La conscience peut ainsi être vue comme pure lumière engendrant le clair et l’obscur. Elle est d’une nature emplie d’énergie capable alors de se métamorphoser de façon inexprimable en se précipitant elle-même de manière différenciée, faisant par-là même apparaître, comme dans un jeu d’ombres et de lumières, toutes les catégories de la matière. Pourtant dans ce jeu, jamais elle ne perd sa propriété fondamentale, qui est de savoir être, et d’en être affectée.

La profondeur de l'être est insondable (Shiva), elle est infinie, l'énergie contenue en son sein, n'est que prise de conscience de soi, pure affectivité, et qui a tout pouvoir sur son coeur (Shakti), l’avancée dans ce monde de connaissance à Soi est pure magie, et forme la science du devenir, cela n’a absolument aucune limite ( Svara ) si ce n’est celle de l’ardeur amoureuse.

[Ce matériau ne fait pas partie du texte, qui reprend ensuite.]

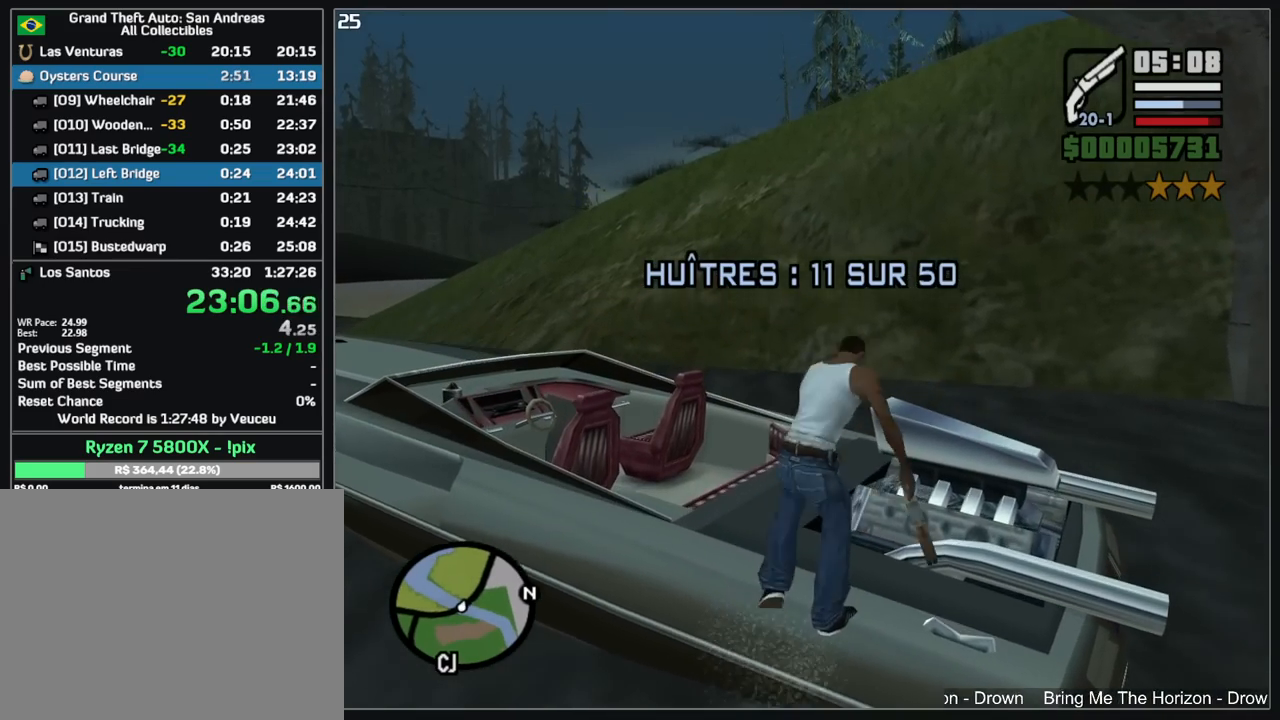
{"keys": ["w"], "mouse": [], "events": []}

Tout ce qui existe et désire exister en ce monde est motivé par une seule et même énergie, la plus haute que rien ne peut enfreindre et à laquelle nul n’est soustrait : il s’agit de la sensation de Soi comme étant celle d’une condition sans limite, véritablement infinie, que seul le sacrifice immédiat à l’instant exigé de toutes les autres, comble incessamment en un perpétuel flot sans fin. Voilà quelle est la science pure, qu’on le ressente par soi-même ….

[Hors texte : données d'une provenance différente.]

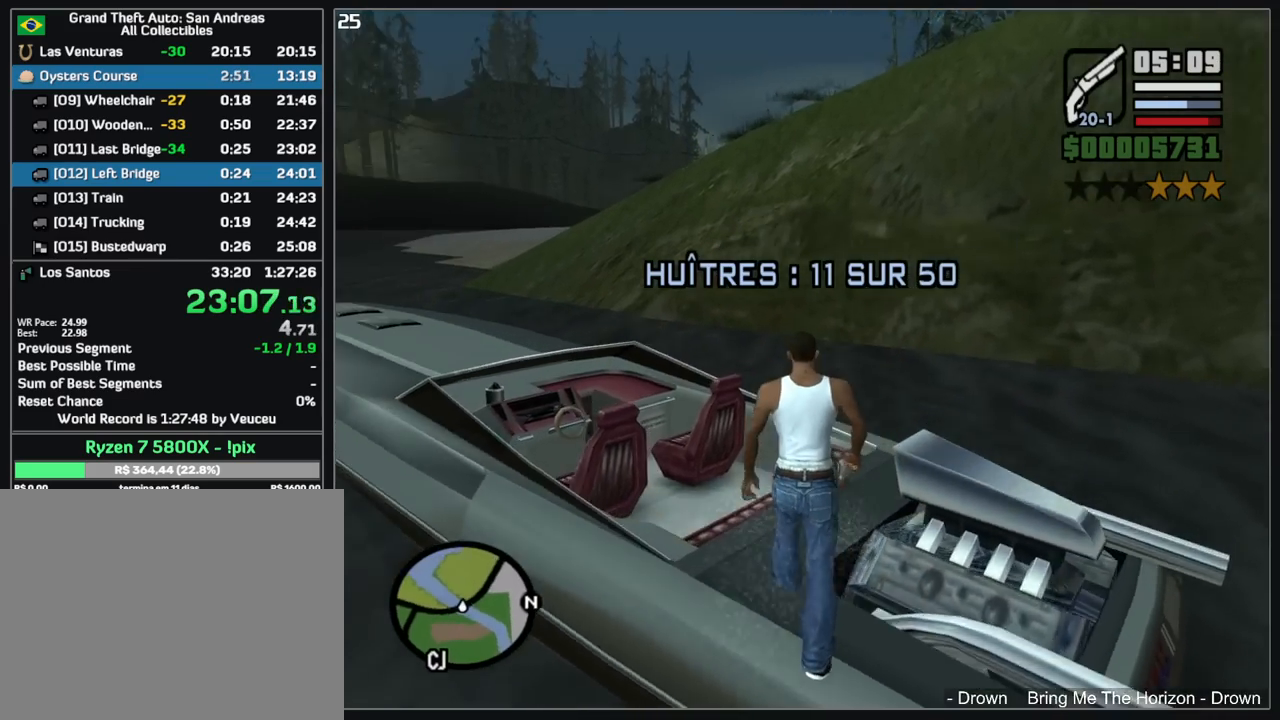
{"keys": [], "mouse": [], "events": [[400, "w", "up"]]}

Le yogi voit le Soi comme un sujet ayant pure dépendance envers lui-même. Il possède le champ immense de toutes ses intentions qui, aussitôt entrevues, se manifestent spontanément par son activité. Car en l’infinitude de celui qui possède l’attribut de la conscience vogue une libre énergie qui, à perdre haleine, parcourt ce vide, et de par-là même y manifeste des tracés de lumière. (Khéchari). De cette activité la conscience en reçoit magnificence et gloire, se mirant, s’émancipant et s’épanouissant de manière fulgurante. Le suprême aboutît à la connaissance de lui-même, dans ses aspects variés, allant des plus denses aux plus subtils et dans ses projections mêmes, contenant le passé, le présent et le futur. Ce «Jeu» produit en lui l’écoulement d’un nectar d’ambroisie qui porte sa jouissance à l’infini et qui enivre à satiété la conscience d’un «Je » universel. En ce lac s’épand la conscience indifférenciée. Être, conscience et béatitude absolue

S’il y a un lien c’est celui que manifeste le Seigneur du reflet tout intérieur de Sa volonté dans Sa propre liberté (Bhairavi et Bhairavà Mudrà). De tous les temps, les voyants louent l’Unique y empruntant son véhicule ( Kundalini Shakti ), qui s’élance vers le ciel, et y emportent les chants qui forment alors son chœur, à jamais unis à Lui.

Seule en dernier ressort, l'union à l'énergie importe, car la conscience en retire pure affectivité, et à chaque changement d’état dans la roue du devenir, correspond chez le sujet une sensation d’affection pure. Cette conscience de se savoir affecté provoque l’écoulement d’un nectar d’immortalité, qui perle en un fluide séminal, véritable ambroisie céleste (Amrita). Rien ni personne ne peut contrecarrer cette aventure amoureuse et cela est l’apport fondamental de la vue tantrique.